_Information shown_

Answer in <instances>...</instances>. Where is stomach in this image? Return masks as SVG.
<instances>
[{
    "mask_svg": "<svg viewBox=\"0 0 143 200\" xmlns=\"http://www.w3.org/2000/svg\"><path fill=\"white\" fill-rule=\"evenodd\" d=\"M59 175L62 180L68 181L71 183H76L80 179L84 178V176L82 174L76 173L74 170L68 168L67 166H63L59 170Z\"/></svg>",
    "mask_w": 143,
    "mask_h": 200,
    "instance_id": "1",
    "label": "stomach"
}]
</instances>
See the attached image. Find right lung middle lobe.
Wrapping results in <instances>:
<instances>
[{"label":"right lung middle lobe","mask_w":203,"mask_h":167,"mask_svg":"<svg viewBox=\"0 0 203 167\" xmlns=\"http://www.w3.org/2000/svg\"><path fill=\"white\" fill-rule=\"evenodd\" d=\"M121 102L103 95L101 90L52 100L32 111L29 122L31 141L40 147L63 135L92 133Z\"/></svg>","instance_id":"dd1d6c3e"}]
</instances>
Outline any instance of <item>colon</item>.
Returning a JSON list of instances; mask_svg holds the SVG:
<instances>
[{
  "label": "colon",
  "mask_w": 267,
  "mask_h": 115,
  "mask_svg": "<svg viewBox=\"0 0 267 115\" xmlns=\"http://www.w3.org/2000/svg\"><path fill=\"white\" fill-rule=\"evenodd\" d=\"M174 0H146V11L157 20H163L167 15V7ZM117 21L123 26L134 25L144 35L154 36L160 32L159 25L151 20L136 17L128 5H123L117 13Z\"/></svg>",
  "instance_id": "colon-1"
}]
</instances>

_The exercise_
Copy every line of the listing above that contains the string "rule".

_Completed exercise_
    "mask_svg": "<svg viewBox=\"0 0 143 200\" xmlns=\"http://www.w3.org/2000/svg\"><path fill=\"white\" fill-rule=\"evenodd\" d=\"M59 175L62 180L68 181L71 183H76L80 179L84 178V176L82 174L76 173L74 170L68 168L67 166H63L59 170Z\"/></svg>",
[{"label":"right lung middle lobe","mask_w":203,"mask_h":167,"mask_svg":"<svg viewBox=\"0 0 203 167\" xmlns=\"http://www.w3.org/2000/svg\"><path fill=\"white\" fill-rule=\"evenodd\" d=\"M121 102L103 95L101 90L52 100L32 111L29 122L31 141L40 147L63 135L92 133Z\"/></svg>","instance_id":"dd1d6c3e"}]
  "mask_svg": "<svg viewBox=\"0 0 267 115\" xmlns=\"http://www.w3.org/2000/svg\"><path fill=\"white\" fill-rule=\"evenodd\" d=\"M174 0H146V11L157 20H163L167 15V7ZM117 21L123 26L134 25L144 35L154 36L160 32L159 25L151 20L136 17L128 5H123L117 13Z\"/></svg>",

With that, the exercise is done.